The Diary

Cod Almighty | Diary

Diary - Tuesday 27 October 2009

27 October 2009

However bad things have been for Grimsby Town fans, we've long been able to find solace in the prospect of good young players coming through the ranks. The emergence of Gary Croft, John Oster, Peter Handyside and Jack Lester in the 1990s gave us lasting hope that another golden generation was just around the corner, and with the current crop banking silverware every season en route to the first team, the future seems bright despite the present being shite.

But the transfer of 15-year-old Jack Barlow to King$ton Communication$ FC, it seems to the Diary, has blown the lid off the whole caboodle.

For all the Telegraph's flannel about the fine job Neil Woods is doing with the Myspace Mariners, Barlow's departure suggests that whenever a genuinely top-class young player emerges at Blundell Park from now on, Town fans will never get to see him kick a ball, because the new imbalance of wealth in the game and the richer clubs' driftnet scouting mean that there'll always be some bastards or other who "have the ability to get Jack". All the consolatory muttering in the world about young Barlow's alleged waywardness isn't going to take away the depressing sense that Town fans will only be watching, say, Bradley Wood and Nathan Dixon because Hull, Newcastle and Manchester United didn't want them.

At the moment, though, it seems that Frickley Athletic fans are watching Grant Normington because Grimsby can do without him. In a classic case study of the dynamic and professional PR and communications that the football world has come to expect from Blundell Park, the news that the teenage Town midfielder has joined the Northern Premier League side on loan has trickled out, several days after the transfer was completed, as a footnote to a piece in the Grimsby Telegraph where John Fenty (Con) is talking about Danny North and Straight Peter Bore.

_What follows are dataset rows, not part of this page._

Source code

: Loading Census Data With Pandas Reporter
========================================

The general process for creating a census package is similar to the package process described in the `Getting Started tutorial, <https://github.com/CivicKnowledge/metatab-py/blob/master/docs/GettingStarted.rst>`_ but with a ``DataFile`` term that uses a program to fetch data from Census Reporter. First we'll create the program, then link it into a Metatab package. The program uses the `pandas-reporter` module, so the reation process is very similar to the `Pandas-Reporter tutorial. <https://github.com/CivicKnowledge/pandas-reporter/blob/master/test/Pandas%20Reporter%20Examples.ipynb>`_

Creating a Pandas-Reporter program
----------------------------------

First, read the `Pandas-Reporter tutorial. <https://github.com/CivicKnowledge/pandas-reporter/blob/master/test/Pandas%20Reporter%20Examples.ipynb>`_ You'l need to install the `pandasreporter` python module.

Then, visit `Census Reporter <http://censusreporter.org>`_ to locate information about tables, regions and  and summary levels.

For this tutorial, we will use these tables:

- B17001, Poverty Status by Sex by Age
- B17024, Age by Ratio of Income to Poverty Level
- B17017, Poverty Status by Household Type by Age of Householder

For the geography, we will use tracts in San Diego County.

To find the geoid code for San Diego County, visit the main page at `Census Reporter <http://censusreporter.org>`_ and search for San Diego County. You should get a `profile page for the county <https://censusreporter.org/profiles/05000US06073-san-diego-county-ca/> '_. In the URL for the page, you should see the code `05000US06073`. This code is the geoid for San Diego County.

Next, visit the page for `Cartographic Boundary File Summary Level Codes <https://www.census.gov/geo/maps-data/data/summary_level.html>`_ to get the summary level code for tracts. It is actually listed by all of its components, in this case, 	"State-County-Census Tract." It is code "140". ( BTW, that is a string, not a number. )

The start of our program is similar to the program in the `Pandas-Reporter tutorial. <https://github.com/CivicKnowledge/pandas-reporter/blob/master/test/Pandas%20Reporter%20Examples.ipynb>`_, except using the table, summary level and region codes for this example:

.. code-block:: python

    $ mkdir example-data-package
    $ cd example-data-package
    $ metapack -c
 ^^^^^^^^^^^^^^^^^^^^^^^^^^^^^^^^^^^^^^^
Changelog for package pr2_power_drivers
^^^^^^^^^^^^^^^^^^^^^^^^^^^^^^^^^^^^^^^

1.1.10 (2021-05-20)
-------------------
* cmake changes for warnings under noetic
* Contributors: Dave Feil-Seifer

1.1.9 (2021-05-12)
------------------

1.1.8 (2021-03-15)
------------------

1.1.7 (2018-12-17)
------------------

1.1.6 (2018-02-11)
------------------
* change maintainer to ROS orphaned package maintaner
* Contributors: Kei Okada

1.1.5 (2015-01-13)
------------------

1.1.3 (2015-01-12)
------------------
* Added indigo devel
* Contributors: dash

Normington apparently debuted for Frickley at right-back in a 4-2 home win over Hucknall Town last weekend; Fenty and the Telegraph seem convinced that he came off the bench, while the Yorkshire club's official website suggests strongly that he played the whole match. To be fair, though, in the case of most of Normington's senior teammates back in Cleethorpes, it can be pretty tough to tell whether they're actually on the pitch or not.

But before we rush to congratulate Town's comms department on another job well done, let's finish today's Diary by taking our hats off to the similarly lively and quick-thinking folks at Connect – a Wolverhampton-based firm which does the PR for the Dulux Cup.

The bizarre win at Hartlepool in this season's competition means Town have been named 'team of the round' by the footy-loving folk at Connect – just three weeks after the match! And you thought the only chance Town had of winning a trophy this season was the annual walkover in the old 'best pitch in the fourth division' awards. "We have a long held affection for the [Dulux Cup] and it is nice to be linking up with the competition again," is part of a laughably clumsy quote written by Connect and attributed to the Mariners' assistant manager Brian Stein, but which he didn't actually say at all.

So as if it's not bad enough the players taking the piss out of us, now the corporate sponsors are doing it as well. And we keep going. No wonder football fans are so often called "the ideal consumers". See you tomorrow for more of the same.